4. Earnings (per Share) Support
Source: Goldman Sachs. 2024 and 2025 (green bars) are estimates Through year-to-date 2024.
One thing that we may consider when looking at the Evolution of Earnings Expectations chart (chart 3) is that it is constructed by aggregating the earnings per share (eps) projections of all 500 S&P companies.
The chart above shows annual stock buybacks and projections for 2024 and 2025.
While 2024 buybacks are in the range of those from 2021 and 2022, 2025 are expected to be a record.
As a reminder, in 2021 and 2022, there were 0% interest rates and corporate borrowing costs were historically low. In that environment, several companies borrowed money and “retired” their shares.
In the current environment, borrowing costs are higher, but that doesn’t seem to have deterred corporate buybacks.
If the buyback projections are correct, this could help support 2024 and 2025 earnings per share growth despite potentially lower operating earnings growth (that are not calculated on a per share basis).
(This is not a recommendation to buy or sell any security, please do your own research).

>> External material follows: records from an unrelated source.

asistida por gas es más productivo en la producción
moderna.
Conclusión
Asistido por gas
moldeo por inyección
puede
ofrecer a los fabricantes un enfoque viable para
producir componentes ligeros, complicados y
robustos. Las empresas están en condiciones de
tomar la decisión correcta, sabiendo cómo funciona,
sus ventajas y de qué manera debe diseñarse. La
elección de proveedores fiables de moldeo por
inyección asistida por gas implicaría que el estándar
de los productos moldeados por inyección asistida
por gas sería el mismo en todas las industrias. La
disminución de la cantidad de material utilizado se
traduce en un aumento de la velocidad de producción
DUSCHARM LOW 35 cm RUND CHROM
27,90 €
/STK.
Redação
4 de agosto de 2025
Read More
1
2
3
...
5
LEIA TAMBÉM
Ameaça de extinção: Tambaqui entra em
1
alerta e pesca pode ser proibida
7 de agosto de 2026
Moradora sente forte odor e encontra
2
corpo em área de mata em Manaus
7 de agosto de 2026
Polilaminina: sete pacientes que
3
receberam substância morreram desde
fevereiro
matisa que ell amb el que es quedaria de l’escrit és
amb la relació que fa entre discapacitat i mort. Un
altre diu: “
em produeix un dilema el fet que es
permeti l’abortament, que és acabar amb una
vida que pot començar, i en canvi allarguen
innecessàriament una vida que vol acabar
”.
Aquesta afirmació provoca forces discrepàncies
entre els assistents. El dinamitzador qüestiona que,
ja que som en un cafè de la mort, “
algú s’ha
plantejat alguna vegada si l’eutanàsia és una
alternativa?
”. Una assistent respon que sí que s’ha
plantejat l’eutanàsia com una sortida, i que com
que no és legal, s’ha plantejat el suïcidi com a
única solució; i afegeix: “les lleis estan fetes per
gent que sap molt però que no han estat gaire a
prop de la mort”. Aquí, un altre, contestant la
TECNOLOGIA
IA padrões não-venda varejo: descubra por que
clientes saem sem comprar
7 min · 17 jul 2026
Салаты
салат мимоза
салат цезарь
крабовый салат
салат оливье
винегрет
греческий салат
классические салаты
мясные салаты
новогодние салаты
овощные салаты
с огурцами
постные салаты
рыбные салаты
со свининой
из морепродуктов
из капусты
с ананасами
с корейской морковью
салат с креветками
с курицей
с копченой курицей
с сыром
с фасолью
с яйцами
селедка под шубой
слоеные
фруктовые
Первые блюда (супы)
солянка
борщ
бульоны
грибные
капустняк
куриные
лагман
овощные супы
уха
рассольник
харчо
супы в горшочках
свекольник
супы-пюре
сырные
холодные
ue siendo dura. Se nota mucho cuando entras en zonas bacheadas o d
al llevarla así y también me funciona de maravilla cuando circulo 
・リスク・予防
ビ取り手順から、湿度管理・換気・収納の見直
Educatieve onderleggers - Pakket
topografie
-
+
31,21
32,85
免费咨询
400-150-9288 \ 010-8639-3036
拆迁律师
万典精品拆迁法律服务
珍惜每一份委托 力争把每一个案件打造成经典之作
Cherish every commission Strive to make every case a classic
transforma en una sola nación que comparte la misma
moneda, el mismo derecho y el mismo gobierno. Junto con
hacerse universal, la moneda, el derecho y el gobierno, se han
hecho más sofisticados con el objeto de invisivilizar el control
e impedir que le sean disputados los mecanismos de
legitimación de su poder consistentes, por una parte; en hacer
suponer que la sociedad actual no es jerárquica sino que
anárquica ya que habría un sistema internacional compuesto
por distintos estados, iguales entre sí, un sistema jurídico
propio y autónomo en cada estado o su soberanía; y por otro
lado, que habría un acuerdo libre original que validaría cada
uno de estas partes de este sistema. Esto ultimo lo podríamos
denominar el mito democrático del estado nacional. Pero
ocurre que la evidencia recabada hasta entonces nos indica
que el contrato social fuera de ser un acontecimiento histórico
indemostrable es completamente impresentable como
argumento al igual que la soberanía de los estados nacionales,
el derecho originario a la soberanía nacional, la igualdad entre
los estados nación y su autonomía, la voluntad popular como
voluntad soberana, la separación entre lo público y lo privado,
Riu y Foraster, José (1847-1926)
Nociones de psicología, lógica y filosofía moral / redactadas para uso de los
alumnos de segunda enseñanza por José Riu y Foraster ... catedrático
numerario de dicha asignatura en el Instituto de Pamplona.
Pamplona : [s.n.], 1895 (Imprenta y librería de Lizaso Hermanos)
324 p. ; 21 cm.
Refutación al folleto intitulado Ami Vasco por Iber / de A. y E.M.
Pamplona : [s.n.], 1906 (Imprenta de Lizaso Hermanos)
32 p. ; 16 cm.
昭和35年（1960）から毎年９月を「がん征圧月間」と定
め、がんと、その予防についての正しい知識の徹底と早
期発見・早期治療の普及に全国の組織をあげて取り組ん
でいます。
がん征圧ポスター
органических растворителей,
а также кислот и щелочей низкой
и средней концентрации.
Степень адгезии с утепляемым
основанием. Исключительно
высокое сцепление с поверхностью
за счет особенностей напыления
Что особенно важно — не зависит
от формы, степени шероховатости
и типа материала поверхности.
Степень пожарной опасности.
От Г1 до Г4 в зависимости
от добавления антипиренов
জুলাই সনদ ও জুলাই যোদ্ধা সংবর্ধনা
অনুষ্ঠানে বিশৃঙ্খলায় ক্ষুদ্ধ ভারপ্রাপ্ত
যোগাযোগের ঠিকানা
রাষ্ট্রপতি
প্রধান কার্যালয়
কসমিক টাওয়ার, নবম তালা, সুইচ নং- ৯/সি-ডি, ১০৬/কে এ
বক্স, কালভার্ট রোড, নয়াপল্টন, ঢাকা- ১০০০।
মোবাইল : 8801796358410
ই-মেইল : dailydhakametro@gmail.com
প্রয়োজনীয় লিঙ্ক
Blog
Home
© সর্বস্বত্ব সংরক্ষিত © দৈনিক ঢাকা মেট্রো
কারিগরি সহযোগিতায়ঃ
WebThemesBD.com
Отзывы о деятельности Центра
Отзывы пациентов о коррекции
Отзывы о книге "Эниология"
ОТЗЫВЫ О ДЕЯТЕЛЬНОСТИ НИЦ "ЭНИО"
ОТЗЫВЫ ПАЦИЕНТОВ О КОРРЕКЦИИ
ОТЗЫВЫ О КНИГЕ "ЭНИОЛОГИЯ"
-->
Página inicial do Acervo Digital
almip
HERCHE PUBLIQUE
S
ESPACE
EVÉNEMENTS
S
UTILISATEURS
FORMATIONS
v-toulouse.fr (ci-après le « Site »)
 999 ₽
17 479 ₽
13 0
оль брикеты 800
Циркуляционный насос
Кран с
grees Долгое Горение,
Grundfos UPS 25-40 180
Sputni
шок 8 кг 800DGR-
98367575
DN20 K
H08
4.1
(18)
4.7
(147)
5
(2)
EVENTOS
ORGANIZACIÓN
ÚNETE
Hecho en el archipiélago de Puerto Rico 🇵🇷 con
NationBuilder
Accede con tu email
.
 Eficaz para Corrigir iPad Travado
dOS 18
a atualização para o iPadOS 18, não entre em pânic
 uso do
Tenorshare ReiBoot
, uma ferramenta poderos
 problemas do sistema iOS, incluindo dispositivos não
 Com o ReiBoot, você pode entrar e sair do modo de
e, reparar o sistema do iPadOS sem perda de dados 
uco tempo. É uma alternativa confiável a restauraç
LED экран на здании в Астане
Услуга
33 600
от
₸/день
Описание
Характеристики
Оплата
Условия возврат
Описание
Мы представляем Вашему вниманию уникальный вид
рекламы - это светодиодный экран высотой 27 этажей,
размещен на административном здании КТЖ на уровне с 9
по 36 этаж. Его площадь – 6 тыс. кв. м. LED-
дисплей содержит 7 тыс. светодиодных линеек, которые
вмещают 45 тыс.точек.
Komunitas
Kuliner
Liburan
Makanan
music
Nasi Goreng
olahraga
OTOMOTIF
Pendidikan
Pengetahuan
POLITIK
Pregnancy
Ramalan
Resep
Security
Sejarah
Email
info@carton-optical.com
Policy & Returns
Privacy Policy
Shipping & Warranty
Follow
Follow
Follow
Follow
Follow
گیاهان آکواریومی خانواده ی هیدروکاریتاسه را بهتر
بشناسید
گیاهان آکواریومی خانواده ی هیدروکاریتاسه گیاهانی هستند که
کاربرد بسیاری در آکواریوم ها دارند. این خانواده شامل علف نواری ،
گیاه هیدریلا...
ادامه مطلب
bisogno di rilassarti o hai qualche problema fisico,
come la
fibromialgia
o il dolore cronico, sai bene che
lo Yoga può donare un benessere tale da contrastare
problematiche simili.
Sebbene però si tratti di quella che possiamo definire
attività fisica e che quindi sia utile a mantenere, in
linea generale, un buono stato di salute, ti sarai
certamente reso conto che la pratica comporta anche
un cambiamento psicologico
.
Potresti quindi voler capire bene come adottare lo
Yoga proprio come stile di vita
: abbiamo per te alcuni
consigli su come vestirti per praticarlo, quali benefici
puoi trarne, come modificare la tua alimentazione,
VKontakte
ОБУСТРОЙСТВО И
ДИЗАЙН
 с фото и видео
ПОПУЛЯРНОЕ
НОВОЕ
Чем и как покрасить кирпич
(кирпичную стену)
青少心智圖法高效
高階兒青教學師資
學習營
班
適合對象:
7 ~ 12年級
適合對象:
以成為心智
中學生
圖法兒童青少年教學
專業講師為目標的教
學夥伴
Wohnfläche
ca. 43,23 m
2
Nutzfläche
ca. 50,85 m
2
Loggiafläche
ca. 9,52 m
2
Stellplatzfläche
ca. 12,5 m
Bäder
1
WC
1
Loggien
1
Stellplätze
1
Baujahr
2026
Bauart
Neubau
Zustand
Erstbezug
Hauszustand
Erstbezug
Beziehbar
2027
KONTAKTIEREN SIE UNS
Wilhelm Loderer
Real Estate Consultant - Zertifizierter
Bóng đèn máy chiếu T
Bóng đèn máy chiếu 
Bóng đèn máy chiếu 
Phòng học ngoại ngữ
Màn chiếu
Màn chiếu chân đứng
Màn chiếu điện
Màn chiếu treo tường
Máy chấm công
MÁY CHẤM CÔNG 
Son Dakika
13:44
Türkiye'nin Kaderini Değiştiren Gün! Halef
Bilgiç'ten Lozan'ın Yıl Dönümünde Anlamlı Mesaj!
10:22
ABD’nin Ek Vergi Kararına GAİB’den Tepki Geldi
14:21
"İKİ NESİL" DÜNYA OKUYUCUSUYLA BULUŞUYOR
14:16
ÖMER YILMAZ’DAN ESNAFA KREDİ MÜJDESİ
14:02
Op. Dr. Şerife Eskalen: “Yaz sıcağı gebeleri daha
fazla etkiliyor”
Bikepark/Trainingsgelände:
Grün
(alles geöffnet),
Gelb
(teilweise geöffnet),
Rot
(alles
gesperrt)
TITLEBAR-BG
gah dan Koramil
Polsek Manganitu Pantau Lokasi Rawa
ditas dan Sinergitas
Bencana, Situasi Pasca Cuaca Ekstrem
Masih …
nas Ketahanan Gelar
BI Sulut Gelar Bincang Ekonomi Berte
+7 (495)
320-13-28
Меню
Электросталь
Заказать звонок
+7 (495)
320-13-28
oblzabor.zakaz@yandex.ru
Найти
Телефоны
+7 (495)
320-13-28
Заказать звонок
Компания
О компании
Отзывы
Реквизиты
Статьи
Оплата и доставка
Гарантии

5. Chinese Internet, Nearing Our Target
Source: TradingView. Through year-to-date 2024.
We first showed the chart of the Chinese Internet ETF (ticker: KWEB) in early February (here).
At the time, the Chinese Internet ETF was sitting on the lowest line that we had drawn in on the chart and we said that we were “Looking for a Possible Bounce in Chinese Internet Shares.”
On April 9, when the Chinese Internet ETF had moved up to the middle line, we wrote “In our view, it will not take good news from China for upside, all that is required is less bad or not as bad as feared news.” (here)
As we noted yesterday, China has been continually adding stimulus to its economy.
President Xi is currently on a tour of European trading partner countries hoping to encourage growth in exports.
With the Chinese Internet ETF back at the top of its 2-year trading range and the good news on stimulus “known,” we wouldn’t be surprised to see a pause.
As the ETF is up 36% in 3-months (since we first wrote about it), we would like to see the Chinese Internet ETF move above its long-term ceiling before reiterating our constructive view.
(This is not a investment advice and is not recommendation to buy or sell any security).